Start of DATA RECORDS
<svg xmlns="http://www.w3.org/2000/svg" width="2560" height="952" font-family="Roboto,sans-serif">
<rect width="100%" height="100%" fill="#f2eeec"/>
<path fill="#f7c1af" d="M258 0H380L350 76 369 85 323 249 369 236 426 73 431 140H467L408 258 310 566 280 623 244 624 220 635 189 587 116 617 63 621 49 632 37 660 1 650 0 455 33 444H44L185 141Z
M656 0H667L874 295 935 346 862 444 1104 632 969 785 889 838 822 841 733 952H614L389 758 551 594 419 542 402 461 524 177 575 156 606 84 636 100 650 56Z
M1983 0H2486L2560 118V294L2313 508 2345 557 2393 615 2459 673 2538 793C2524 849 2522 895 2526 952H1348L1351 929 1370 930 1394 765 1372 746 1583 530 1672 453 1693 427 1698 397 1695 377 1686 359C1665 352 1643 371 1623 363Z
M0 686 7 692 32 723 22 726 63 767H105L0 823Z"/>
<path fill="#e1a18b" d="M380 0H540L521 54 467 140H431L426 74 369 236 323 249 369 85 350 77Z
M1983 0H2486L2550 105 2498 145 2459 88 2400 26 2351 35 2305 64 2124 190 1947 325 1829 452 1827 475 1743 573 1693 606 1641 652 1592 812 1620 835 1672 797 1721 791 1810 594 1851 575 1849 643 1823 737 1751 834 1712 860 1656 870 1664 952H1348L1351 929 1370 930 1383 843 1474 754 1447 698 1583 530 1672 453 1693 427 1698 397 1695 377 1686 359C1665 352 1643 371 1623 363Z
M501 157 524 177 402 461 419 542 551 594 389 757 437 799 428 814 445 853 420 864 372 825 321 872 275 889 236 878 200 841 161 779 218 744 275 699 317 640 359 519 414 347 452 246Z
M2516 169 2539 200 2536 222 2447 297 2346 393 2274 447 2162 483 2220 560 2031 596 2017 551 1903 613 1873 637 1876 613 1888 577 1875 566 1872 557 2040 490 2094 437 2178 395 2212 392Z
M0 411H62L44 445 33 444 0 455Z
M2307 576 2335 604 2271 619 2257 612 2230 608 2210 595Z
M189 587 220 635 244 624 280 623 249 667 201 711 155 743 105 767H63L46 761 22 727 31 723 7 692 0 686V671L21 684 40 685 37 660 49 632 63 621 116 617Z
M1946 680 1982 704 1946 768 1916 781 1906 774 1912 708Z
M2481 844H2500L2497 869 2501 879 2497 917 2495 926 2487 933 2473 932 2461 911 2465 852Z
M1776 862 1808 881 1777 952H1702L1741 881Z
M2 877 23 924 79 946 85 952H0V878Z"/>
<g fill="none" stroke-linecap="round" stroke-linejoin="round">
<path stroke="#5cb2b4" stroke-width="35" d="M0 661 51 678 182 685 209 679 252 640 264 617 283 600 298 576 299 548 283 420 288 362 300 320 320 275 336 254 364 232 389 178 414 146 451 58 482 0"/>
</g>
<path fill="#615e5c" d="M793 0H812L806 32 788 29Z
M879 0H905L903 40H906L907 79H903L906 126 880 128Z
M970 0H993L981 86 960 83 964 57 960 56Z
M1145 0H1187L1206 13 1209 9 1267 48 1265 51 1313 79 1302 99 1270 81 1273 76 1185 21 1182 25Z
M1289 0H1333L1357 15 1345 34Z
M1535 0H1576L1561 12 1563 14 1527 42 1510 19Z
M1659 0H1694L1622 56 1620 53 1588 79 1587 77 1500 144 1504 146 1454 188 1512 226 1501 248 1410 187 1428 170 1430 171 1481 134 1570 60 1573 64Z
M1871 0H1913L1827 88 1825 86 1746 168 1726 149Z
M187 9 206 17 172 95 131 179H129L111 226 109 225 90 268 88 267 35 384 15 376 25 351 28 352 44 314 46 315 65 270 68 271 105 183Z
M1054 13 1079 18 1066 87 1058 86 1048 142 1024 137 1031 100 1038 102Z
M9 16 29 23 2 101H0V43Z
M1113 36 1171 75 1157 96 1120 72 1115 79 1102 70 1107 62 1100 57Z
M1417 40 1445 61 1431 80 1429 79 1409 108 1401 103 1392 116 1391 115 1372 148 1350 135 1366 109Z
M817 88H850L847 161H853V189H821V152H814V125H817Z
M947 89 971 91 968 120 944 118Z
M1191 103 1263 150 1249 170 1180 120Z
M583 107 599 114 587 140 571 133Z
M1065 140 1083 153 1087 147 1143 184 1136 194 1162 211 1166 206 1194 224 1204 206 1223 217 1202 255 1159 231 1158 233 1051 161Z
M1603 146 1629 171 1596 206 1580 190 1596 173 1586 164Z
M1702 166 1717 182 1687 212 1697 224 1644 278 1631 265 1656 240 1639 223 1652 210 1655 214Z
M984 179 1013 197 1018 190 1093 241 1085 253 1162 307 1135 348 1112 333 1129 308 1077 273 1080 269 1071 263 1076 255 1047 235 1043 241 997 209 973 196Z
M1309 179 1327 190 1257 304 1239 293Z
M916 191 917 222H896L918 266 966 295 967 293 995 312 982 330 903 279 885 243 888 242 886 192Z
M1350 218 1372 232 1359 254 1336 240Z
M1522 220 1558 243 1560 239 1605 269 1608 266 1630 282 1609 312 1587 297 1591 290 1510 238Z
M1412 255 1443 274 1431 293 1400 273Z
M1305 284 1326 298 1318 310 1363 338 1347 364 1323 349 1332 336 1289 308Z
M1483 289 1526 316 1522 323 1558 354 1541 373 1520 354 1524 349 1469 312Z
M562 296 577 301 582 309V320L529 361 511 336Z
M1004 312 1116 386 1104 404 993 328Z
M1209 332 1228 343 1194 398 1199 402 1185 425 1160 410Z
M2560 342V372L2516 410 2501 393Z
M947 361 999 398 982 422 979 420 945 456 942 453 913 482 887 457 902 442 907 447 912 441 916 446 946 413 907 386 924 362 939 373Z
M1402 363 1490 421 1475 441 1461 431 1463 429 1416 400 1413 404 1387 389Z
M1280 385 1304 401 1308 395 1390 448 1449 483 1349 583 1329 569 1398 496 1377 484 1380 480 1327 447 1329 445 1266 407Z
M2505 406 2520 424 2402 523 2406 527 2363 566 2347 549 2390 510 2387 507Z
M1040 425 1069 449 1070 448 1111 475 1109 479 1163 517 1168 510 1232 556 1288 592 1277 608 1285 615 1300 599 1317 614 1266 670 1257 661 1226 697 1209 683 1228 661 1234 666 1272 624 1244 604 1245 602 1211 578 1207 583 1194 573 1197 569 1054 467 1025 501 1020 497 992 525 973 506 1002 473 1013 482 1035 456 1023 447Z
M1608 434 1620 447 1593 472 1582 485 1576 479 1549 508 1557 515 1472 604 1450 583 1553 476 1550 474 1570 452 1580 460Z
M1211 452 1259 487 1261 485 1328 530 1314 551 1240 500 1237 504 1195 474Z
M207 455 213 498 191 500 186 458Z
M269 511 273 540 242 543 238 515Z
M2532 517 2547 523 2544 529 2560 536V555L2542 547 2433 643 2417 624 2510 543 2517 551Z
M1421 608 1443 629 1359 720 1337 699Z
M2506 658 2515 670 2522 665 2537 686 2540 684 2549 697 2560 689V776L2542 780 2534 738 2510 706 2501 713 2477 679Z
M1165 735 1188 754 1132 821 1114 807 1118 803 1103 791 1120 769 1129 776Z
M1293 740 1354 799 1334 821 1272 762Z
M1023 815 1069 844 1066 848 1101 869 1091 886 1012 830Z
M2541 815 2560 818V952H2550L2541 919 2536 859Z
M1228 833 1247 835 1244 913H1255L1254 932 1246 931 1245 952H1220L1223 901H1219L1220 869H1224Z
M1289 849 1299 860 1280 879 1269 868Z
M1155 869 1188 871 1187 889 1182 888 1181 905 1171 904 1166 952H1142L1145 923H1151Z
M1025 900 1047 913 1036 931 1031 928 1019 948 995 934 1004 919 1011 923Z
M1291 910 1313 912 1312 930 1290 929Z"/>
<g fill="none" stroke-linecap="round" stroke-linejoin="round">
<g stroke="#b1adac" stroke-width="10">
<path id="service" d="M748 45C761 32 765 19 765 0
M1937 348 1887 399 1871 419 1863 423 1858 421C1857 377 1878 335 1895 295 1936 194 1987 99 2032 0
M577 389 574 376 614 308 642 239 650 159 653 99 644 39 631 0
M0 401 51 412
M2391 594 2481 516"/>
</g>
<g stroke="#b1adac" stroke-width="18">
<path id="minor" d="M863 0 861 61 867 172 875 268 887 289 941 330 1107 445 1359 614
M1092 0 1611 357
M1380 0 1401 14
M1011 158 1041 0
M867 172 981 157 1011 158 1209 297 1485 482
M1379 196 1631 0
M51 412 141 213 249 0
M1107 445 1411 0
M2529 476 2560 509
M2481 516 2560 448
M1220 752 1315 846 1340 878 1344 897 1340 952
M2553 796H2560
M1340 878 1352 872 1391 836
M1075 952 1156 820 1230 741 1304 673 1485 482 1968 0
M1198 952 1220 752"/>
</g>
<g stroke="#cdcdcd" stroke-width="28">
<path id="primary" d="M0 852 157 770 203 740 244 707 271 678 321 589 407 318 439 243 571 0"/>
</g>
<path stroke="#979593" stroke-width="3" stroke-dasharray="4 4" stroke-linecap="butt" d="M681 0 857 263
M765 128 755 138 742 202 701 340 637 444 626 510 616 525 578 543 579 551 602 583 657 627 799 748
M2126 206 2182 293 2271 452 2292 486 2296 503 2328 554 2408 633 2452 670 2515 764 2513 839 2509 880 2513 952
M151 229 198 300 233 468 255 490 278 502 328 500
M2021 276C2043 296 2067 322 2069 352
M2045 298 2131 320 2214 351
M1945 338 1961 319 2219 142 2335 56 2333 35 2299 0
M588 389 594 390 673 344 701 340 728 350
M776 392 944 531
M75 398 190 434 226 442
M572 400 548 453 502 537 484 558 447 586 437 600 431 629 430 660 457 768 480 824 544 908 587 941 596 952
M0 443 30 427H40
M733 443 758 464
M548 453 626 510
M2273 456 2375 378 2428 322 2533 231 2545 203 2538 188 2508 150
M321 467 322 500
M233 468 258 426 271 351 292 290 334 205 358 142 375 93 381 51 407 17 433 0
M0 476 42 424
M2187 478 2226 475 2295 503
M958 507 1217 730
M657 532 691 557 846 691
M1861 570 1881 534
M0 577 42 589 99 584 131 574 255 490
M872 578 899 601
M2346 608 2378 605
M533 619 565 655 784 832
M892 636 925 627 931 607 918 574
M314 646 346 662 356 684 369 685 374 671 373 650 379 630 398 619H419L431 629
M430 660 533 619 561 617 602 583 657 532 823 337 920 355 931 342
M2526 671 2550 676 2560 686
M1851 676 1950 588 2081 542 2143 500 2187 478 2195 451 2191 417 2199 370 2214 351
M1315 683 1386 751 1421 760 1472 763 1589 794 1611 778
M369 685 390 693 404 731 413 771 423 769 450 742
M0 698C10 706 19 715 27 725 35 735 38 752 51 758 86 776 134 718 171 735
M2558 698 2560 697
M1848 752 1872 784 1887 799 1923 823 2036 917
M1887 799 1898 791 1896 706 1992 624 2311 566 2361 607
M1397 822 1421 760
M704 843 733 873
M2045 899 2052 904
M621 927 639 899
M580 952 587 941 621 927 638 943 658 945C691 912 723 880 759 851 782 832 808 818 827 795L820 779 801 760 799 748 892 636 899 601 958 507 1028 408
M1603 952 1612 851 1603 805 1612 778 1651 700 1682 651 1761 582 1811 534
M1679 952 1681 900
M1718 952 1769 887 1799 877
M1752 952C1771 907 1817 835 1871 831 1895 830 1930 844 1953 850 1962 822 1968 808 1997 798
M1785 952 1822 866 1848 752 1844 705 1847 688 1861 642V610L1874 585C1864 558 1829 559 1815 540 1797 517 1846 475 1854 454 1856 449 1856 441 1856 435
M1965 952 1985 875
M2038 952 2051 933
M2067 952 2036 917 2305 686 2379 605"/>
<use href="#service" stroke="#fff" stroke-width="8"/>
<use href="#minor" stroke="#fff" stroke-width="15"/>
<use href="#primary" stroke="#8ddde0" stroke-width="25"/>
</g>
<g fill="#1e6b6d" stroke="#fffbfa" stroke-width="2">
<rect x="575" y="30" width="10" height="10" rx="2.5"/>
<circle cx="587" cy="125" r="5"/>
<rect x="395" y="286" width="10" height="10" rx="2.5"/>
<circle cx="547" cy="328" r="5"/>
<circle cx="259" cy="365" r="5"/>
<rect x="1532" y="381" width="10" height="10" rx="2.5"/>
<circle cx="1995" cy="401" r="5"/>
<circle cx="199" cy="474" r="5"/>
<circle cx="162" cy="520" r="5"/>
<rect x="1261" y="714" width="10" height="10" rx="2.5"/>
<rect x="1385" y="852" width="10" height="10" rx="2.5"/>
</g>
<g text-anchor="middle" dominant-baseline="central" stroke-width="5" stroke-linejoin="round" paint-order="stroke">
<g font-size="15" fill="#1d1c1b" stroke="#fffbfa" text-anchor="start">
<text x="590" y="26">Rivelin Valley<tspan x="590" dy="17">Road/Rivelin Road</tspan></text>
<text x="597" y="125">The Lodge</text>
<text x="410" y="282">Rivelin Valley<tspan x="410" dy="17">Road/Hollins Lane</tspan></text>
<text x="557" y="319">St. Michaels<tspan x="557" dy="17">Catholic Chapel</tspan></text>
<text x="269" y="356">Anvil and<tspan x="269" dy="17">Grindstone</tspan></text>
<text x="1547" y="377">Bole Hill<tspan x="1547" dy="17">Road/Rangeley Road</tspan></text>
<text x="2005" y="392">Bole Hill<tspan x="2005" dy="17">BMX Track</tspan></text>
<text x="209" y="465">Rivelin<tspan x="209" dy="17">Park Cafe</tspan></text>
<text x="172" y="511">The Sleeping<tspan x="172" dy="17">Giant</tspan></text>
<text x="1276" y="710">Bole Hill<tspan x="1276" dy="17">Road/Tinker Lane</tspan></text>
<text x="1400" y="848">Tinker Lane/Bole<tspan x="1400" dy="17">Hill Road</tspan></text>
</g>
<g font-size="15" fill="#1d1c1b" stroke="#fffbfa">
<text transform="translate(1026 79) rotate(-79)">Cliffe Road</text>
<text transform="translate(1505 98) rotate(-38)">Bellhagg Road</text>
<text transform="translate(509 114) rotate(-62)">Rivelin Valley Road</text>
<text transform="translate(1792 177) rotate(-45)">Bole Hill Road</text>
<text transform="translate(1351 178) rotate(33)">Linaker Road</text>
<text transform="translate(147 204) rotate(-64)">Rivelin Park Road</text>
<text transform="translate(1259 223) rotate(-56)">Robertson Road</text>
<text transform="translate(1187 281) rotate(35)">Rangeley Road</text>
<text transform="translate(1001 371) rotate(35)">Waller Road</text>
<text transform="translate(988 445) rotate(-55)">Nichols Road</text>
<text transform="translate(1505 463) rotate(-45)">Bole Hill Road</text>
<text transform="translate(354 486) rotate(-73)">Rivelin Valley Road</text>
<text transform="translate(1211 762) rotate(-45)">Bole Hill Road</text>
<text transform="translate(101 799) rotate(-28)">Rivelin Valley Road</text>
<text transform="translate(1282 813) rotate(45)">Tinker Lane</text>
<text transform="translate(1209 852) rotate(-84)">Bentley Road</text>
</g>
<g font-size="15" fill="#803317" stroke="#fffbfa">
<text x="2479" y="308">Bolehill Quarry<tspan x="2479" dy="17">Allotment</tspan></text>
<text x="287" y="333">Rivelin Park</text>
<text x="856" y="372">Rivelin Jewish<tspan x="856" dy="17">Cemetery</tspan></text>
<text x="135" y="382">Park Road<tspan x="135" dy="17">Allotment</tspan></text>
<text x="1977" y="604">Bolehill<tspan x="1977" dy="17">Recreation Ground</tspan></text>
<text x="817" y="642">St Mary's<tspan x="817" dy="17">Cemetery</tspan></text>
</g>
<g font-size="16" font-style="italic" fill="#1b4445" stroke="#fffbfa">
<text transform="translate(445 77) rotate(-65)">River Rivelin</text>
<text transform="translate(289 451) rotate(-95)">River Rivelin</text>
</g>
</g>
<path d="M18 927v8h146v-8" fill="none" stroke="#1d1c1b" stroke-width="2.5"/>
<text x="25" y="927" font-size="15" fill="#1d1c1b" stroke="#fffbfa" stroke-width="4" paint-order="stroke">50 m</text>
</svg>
End of DATA RECORDS
◆ **WORK INSTRUCTION**: Only lines containing the word "anchor" matter here: count them in the entries and give the number, nothing else.

◆ **ANSWER AREA**: 2